• _TASK REQUIREMENTS_: The entries must be restated exactly as written.

• _MATERIAL PROVIDED_:

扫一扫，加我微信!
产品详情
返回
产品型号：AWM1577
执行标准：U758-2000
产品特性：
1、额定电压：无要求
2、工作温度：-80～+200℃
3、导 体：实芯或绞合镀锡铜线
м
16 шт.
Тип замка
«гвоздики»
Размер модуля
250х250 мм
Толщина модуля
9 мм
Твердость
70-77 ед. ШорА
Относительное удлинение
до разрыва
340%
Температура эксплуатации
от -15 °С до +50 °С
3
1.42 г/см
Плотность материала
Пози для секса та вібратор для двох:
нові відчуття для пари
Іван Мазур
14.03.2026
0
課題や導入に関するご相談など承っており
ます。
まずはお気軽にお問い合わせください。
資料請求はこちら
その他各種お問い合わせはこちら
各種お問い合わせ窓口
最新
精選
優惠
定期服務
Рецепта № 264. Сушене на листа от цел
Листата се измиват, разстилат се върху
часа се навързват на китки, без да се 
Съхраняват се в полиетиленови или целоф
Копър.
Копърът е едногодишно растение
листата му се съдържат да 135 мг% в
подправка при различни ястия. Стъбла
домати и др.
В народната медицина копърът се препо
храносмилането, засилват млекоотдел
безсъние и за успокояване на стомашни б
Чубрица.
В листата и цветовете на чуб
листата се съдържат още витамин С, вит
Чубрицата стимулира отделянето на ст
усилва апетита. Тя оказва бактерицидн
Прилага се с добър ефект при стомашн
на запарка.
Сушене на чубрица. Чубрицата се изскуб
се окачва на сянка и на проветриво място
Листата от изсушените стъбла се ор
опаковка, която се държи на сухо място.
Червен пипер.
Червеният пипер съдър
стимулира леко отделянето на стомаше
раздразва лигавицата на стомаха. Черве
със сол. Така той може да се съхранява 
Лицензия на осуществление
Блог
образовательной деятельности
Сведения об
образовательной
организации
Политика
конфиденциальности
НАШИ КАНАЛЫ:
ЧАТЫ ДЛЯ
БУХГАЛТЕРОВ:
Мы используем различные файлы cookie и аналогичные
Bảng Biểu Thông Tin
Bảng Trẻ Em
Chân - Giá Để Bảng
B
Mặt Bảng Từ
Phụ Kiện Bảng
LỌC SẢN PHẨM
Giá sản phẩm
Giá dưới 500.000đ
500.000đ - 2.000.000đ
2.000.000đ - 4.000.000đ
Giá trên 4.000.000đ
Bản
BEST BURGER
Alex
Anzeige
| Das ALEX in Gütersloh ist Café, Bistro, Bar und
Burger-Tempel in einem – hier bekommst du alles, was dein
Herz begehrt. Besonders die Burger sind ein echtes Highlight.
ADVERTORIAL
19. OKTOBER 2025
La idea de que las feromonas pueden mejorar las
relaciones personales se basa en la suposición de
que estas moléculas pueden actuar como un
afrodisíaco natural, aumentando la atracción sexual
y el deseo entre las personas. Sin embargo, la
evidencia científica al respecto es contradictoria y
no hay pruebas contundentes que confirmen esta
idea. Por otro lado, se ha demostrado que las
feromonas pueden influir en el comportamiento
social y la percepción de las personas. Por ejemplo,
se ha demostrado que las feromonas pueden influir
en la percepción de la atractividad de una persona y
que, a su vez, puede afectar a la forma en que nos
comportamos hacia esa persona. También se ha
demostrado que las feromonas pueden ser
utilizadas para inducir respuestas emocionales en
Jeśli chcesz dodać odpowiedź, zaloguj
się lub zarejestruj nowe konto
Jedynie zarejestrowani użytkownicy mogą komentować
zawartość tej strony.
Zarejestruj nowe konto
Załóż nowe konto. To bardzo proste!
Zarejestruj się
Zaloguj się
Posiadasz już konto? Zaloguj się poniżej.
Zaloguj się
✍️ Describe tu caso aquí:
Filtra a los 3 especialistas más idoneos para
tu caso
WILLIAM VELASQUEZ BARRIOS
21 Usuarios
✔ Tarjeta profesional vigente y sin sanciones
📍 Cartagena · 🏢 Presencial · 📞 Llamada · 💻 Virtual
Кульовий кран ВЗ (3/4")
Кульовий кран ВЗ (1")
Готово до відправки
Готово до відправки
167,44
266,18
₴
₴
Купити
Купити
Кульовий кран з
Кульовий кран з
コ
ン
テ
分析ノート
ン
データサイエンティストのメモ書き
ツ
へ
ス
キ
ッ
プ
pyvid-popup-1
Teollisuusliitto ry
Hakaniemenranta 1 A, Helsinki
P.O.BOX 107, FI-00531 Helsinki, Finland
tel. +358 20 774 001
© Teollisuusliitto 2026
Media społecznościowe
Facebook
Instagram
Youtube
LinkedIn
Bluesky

• _WRITTEN ANSWER_:
扫一扫，加我微信!
产品详情
返回
产品型号：AWM1577
执行标准：U758-2000
产品特性：
1、额定电压：无要求
2、工作温度：-80～+200℃
3、导 体：实芯或绞合镀锡铜线
м
16 шт.
Тип замка
«гвоздики»
Размер модуля
250х250 мм
Толщина модуля
9 мм
Твердость
70-77 ед. ШорА
Относительное удлинение
до разрыва
340%
Температура эксплуатации
от -15 °С до +50 °С
3
1.42 г/см
Плотность материала
Пози для секса та вібратор для двох:
нові відчуття для пари
Іван Мазур
14.03.2026
0
課題や導入に関するご相談など承っており
ます。
まずはお気軽にお問い合わせください。
資料請求はこちら
その他各種お問い合わせはこちら
各種お問い合わせ窓口
最新
精選
優惠
定期服務
Рецепта № 264. Сушене на листа от цел
Листата се измиват, разстилат се върху
часа се навързват на китки, без да се 
Съхраняват се в полиетиленови или целоф
Копър.
Копърът е едногодишно растение
листата му се съдържат да 135 мг% в
подправка при различни ястия. Стъбла
домати и др.
В народната медицина копърът се препо
храносмилането, засилват млекоотдел
безсъние и за успокояване на стомашни б
Чубрица.
В листата и цветовете на чуб
листата се съдържат още витамин С, вит
Чубрицата стимулира отделянето на ст
усилва апетита. Тя оказва бактерицидн
Прилага се с добър ефект при стомашн
на запарка.
Сушене на чубрица. Чубрицата се изскуб
се окачва на сянка и на проветриво място
Листата от изсушените стъбла се ор
опаковка, която се държи на сухо място.
Червен пипер.
Червеният пипер съдър
стимулира леко отделянето на стомаше
раздразва лигавицата на стомаха. Черве
със сол. Така той може да се съхранява 
Лицензия на осуществление
Блог
образовательной деятельности
Сведения об
образовательной
организации
Политика
конфиденциальности
НАШИ КАНАЛЫ:
ЧАТЫ ДЛЯ
БУХГАЛТЕРОВ:
Мы используем различные файлы cookie и аналогичные
Bảng Biểu Thông Tin
Bảng Trẻ Em
Chân - Giá Để Bảng
B
Mặt Bảng Từ
Phụ Kiện Bảng
LỌC SẢN PHẨM
Giá sản phẩm
Giá dưới 500.000đ
500.000đ - 2.000.000đ
2.000.000đ - 4.000.000đ
Giá trên 4.000.000đ
Bản
BEST BURGER
Alex
Anzeige
| Das ALEX in Gütersloh ist Café, Bistro, Bar und
Burger-Tempel in einem – hier bekommst du alles, was dein
Herz begehrt. Besonders die Burger sind ein echtes Highlight.
ADVERTORIAL
19. OKTOBER 2025
La idea de que las feromonas pueden mejorar las
relaciones personales se basa en la suposición de
que estas moléculas pueden actuar como un
afrodisíaco natural, aumentando la atracción sexual
y el deseo entre las personas. Sin embargo, la
evidencia científica al respecto es contradictoria y
no hay pruebas contundentes que confirmen esta
idea. Por otro lado, se ha demostrado que las
feromonas pueden influir en el comportamiento
social y la percepción de las personas. Por ejemplo,
se ha demostrado que las feromonas pueden influir
en la percepción de la atractividad de una persona y
que, a su vez, puede afectar a la forma en que nos
comportamos hacia esa persona. También se ha
demostrado que las feromonas pueden ser
utilizadas para inducir respuestas emocionales en
Jeśli chcesz dodać odpowiedź, zaloguj
się lub zarejestruj nowe konto
Jedynie zarejestrowani użytkownicy mogą komentować
zawartość tej strony.
Zarejestruj nowe konto
Załóż nowe konto. To bardzo proste!
Zarejestruj się
Zaloguj się
Posiadasz już konto? Zaloguj się poniżej.
Zaloguj się
✍️ Describe tu caso aquí:
Filtra a los 3 especialistas más idoneos para
tu caso
WILLIAM VELASQUEZ BARRIOS
21 Usuarios
✔ Tarjeta profesional vigente y sin sanciones
📍 Cartagena · 🏢 Presencial · 📞 Llamada · 💻 Virtual
Кульовий кран ВЗ (3/4")
Кульовий кран ВЗ (1")
Готово до відправки
Готово до відправки
167,44
266,18
₴
₴
Купити
Купити
Кульовий кран з
Кульовий кран з
コ
ン
テ
分析ノート
ン
データサイエンティストのメモ書き
ツ
へ
ス
キ
ッ
プ
pyvid-popup-1
Teollisuusliitto ry
Hakaniemenranta 1 A, Helsinki
P.O.BOX 107, FI-00531 Helsinki, Finland
tel. +358 20 774 001
© Teollisuusliitto 2026
Media społecznościowe
Facebook
Instagram
Youtube
LinkedIn
Bluesky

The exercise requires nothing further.